### DATASET CONTENT
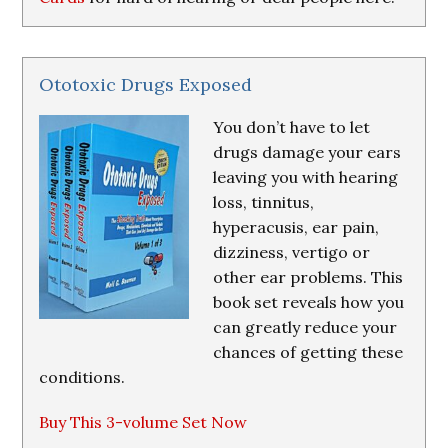
Ototoxic Drugs Exposed
You don’t have to let
drugs damage your ears
leaving you with hearing
loss, tinnitus,
hyperacusis, ear pain,
dizziness, vertigo or
other ear problems. This
book set reveals how you
can greatly reduce your
chances of getting these
conditions.
Buy This 3-volume Set Now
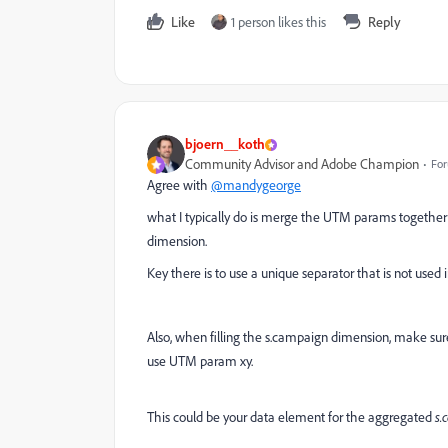
Like
1 person likes this
Reply
bjoern__koth
Community Advisor and Adobe Champion
For
Agree with
@mandygeorge
what I typically do is merge the UTM params together
dimension.
Key there is to use a unique separator that is not used 
Also, when filling the s.campaign dimension, make su
use UTM param xy.
This could be your data element for the aggregated
s.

### EXERCISE
Starting from the line that contains "what I typically", give again every line to the last line of the data, exactly. Include nothing else.

### FINISHED TASK
what I typically do is merge the UTM params together
dimension.
Key there is to use a unique separator that is not used 
Also, when filling the s.campaign dimension, make su
use UTM param xy.
This could be your data element for the aggregated
s.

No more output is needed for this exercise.